*Text section*.
#####
Studio album by Korpiklaani
- Released: 5 April 2024
- Genre: Folk metal
- Length: 43:15
- Label: Nuclear Blast
- Producer: Janne Saksa

Korpiklaani chronology
| Jylhä (2021) | Rankarumpu (2024) |  |

Singles from Rankarumpu
- "Saunaan" Released: 18 January 2024; "Aita" Released: 15 February 2024; "Oraakkelit" Released: 14 March 2024; "Rankarumpu" Released: 5 April 2024;

= Rankarumpu =

Rankarumpu ("Ragged Drum") is the twelfth studio album by Finnish folk metal band Korpiklaani. It was released on 5 April 2024 through Nuclear Blast and was produced by Janne Saksa.

==Critical reception==

The album received generally positive reviews from critics. Sam Khaneka of Distorted Sound scored the album 7 out of 10 and wrote that the album "feels like Korpiklaani trying to find a careful balance of the two, with just enough variety to keep things interesting but without stepping far off their well beaten path." Writing for Metal Hammer, Holly Wright called the album "one of Korpiklaani's better latter-day albums that continues their legacy of authentic, Finnish revelry".
#####
*Dataset extract*.
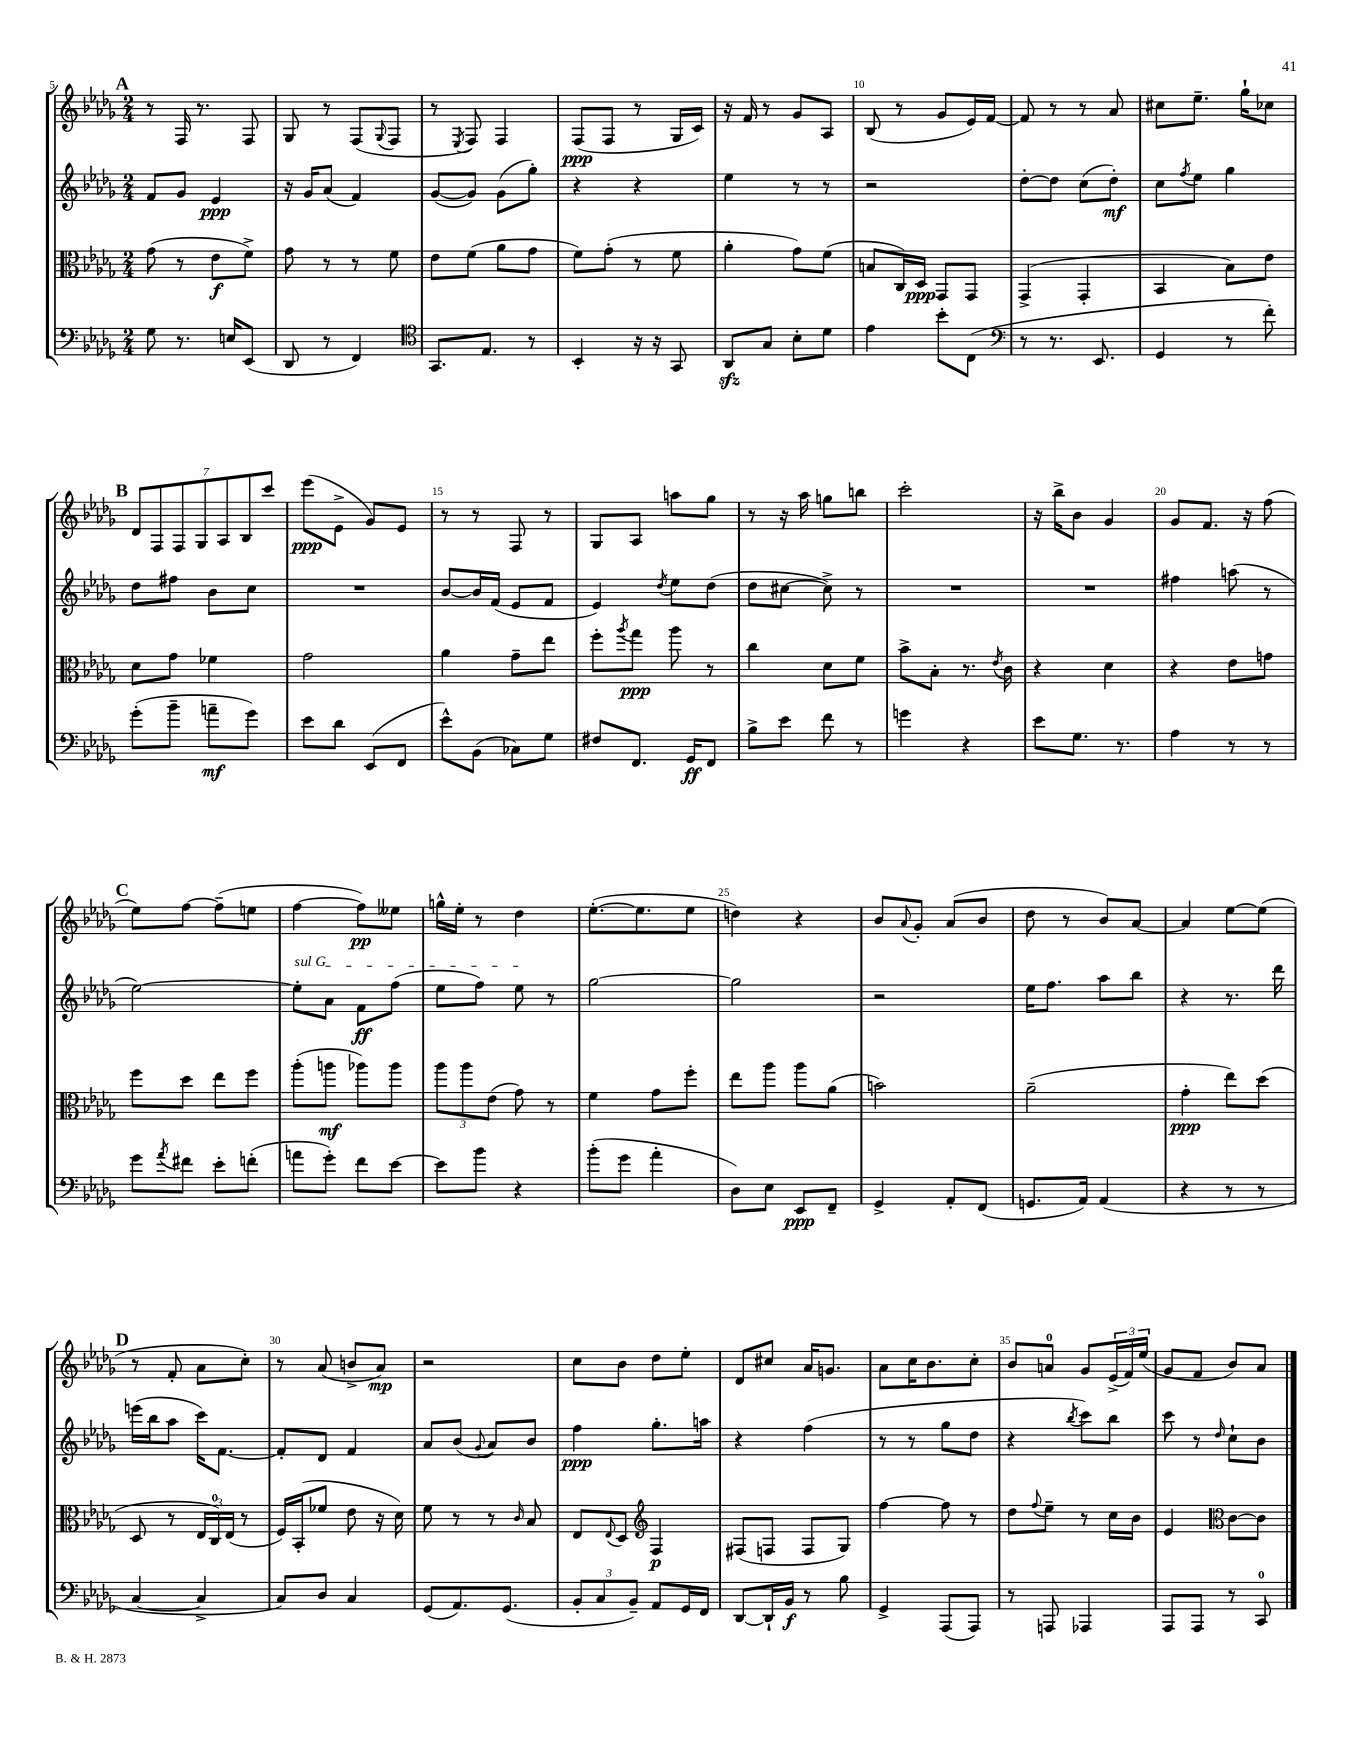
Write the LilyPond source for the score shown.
#####
*Exercise tasks*.
a: Answer these from the album text above:
(i) What is the album's running length?
(ii) Which single came out on 14 March 2024?
(iii) What score did Sam Khaneka of Distorted Sound give the album?
b: Write out the passage from the album text above word for word, starting at "Korpiklaani chronology" and ending at "by Janne Saksa.".

*Per-task answers*.
a:
(i) 43:15
(ii) "Oraakkelit"
(iii) 7 out of 10

b:
Korpiklaani chronology
| Jylhä (2021) | Rankarumpu (2024) |  |

Singles from Rankarumpu
- "Saunaan" Released: 18 January 2024; "Aita" Released: 15 February 2024; "Oraakkelit" Released: 14 March 2024; "Rankarumpu" Released: 5 April 2024;

= Rankarumpu =

Rankarumpu ("Ragged Drum") is the twelfth studio album by Finnish folk metal band Korpiklaani. It was released on 5 April 2024 through Nuclear Blast and was produced by Janne Saksa.